Main endpoint for chat completions. Supports different models:

  • direct-chat: Direct interaction with the LLM
  • graphrag-local-search:latest: Local search using GraphRAG
  • graphrag-global-search:latest: Global search using GraphRAG
  • duckduckgo-search:latest: Web search using DuckDuckGo
  • full-model:latest: Combined search using all available models

/v1/prompt_tune (POST)

Initiates prompt tuning process in the background.

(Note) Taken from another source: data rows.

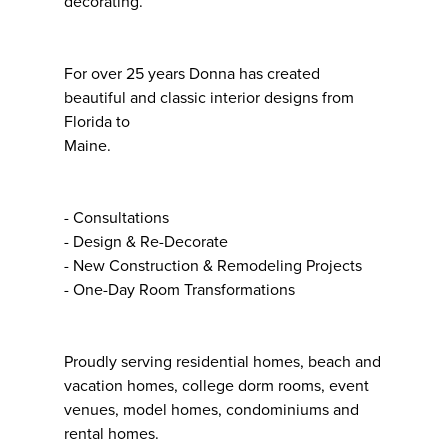
decorating.
For over 25 years Donna has created
beautiful and classic interior designs from
Florida to
Maine.
- Consultations
- Design & Re-Decorate
- New Construction & Remodeling Projects
- One-Day Room Transformations
Proudly serving residential homes, beach and
vacation homes, college dorm rooms, event
venues, model homes, condominiums and
rental homes.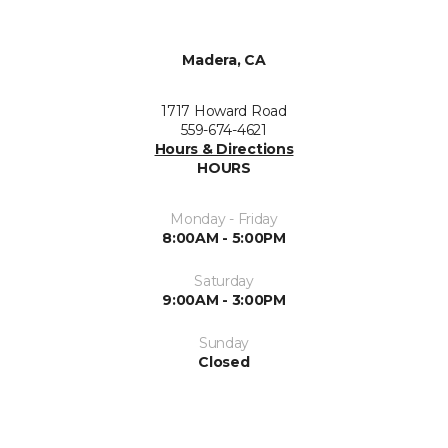
Madera, CA
1717 Howard Road
559-674-4621
Hours & Directions
HOURS
Monday - Friday
8:00AM - 5:00PM
Saturday
9:00AM - 3:00PM
Sunday
Closed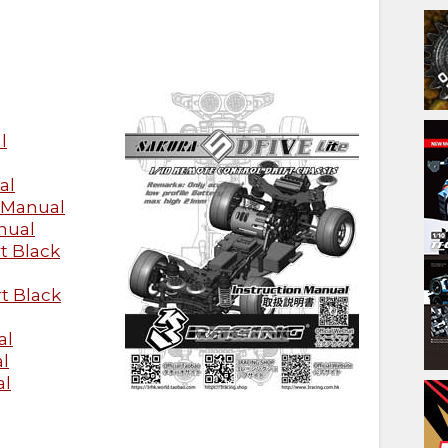
l
al
 Manual
nual
t Black
t Black
al
l
al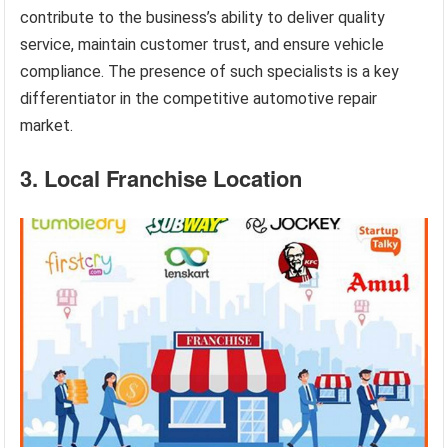
contribute to the business’s ability to deliver quality
service, maintain customer trust, and ensure vehicle
compliance. The presence of such specialists is a key
differentiator in the competitive automotive repair
market.
3. Local Franchise Location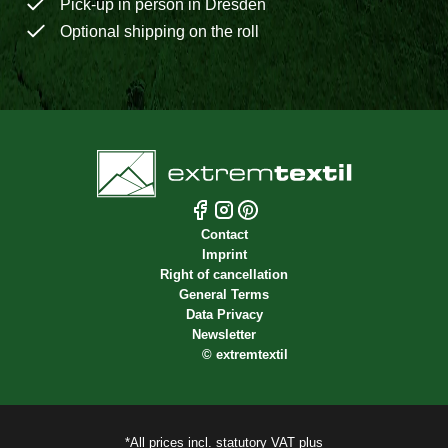
Pick-up in person in Dresden
Optional shipping on the roll
Contact
Imprint
Right of cancellation
General Terms
Data Privacy
Newsletter
©
extremtextil
*All prices incl. statutory VAT plus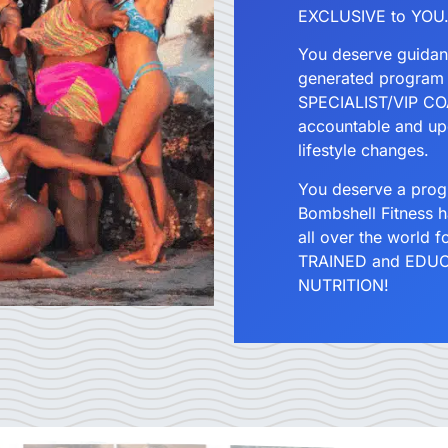
EXCLUSIVE to YOU
You deserve guidan
generated program
SPECIALIST/VIP COA
accountable and up
lifestyle changes.
You deserve a pr
Bombshell Fitness 
all over the world 
TRAINED and EDUCA
NUTRITION!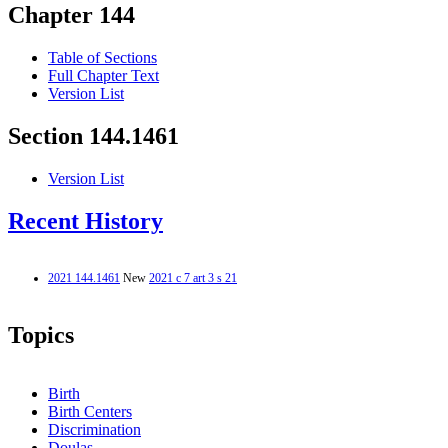
Chapter 144
Table of Sections
Full Chapter Text
Version List
Section 144.1461
Version List
Recent History
2021 144.1461
New
2021 c 7 art 3 s 21
Topics
Birth
Birth Centers
Discrimination
Doulas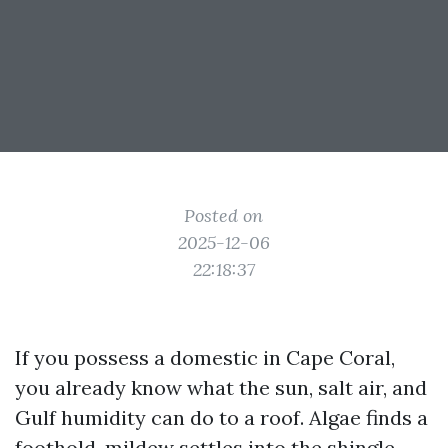
Posted on
2025-12-06
22:18:37
If you possess a domestic in Cape Coral,
you already know what the sun, salt air, and
Gulf humidity can do to a roof. Algae finds a
foothold, mildew settles into the shingle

/v1/prompt_tune_status (GET)

Retrieves the status and logs of the prompt tuning process.

/v1/index (POST)

Starts the indexing process for GraphRAG in the background.

/v1/index_status (GET)

Retrieves the status and logs of the indexing process.

/health (GET)

Health check endpoint.

/v1/models (GET)

Lists available models.

Data Models

The API uses several Pydantic models for request and response handling:

  • Message: Represents a chat message with role and content.
  • QueryOptions: Options for GraphRAG queries, including query type, preset, and community level.
  • ChatCompletionRequest: Request model for chat completions.
  • ChatCompletionResponse: Response model for chat completions.
  • PromptTuneRequest: Request model for prompt tuning.
  • IndexingRequest: Request model for indexing.

Core Functionality

Context Loading

The load_context function loads necessary data for GraphRAG queries, including entities, relationships, reports, text units, and covariates.

Search Engine Setup

setup_search_engines initializes both local and global search engines using the loaded context data.

Query Execution

Different query types are handled by separate functions:

  • run_direct_chat: Sends queries directly to the LLM.
  • run_graphrag_query: Executes GraphRAG queries (local or global).
  • run_duckduckgo_search: Performs web searches using DuckDuckGo.
  • run_full_model_search: Combines results from all search types.

Background Tasks

Long-running tasks like prompt tuning and indexing are executed as background tasks to prevent blocking the API.

Usage Examples

Sending a GraphRAG Query

import requests

url = "http://localhost:8012/v1/chat/completions"
payload = {
    "model": "graphrag-local-search:latest",
    "messages": [{"role": "user", "content": "What is GraphRAG?"}],
    "query_options": {
        "query_type": "local-search",
        "selected_folder": "your_indexed_folder",
        "community_level": 2,
        "response_type": "Multiple Paragraphs"
    }
}
response = requests.post(url, json=payload)
print(response.json())

Starting Indexing Process

import requests

url = "http://localhost:8012/v1/index"
payload = {
    "llm_model": "your_llm_model",
    "embed_model": "your_embed_model",
    "root": "./indexing",
    "verbose": True,
    "emit": ["parquet", "csv"]
}
response = requests.post(url, json=payload)
print(response.json())

Configuration

The API can be configured through:

  1. Environment variables
  2. A config.yaml file (path specified by GRAPHRAG_CONFIG environment variable)
  3. Command-line arguments when starting the server

Key configuration options:

  • llm_model: The language model to use
  • embedding_model: The embedding model for vector representations
  • community_level: Depth of community analysis in GraphRAG
  • token_limit: Maximum tokens for context
  • api_key: API key for LLM service
  • api_base: Base URL for LLM API
  • api_type: Type of API (e.g., "openai")

Troubleshooting

  1. If you encounter connection errors with Ollama, ensure the service is running and accessible.
  2. For "context loading failed" errors, check that the indexed data is present in the specified output folder.
  3. If prompt tuning or indexing processes fail, review the logs using the respective status endpoints.
  4. For performance issues, consider adjusting the community_level and token_limit settings.

For more detailed information on GraphRAG's indexing and querying processes, refer to the official GraphRAG documentation.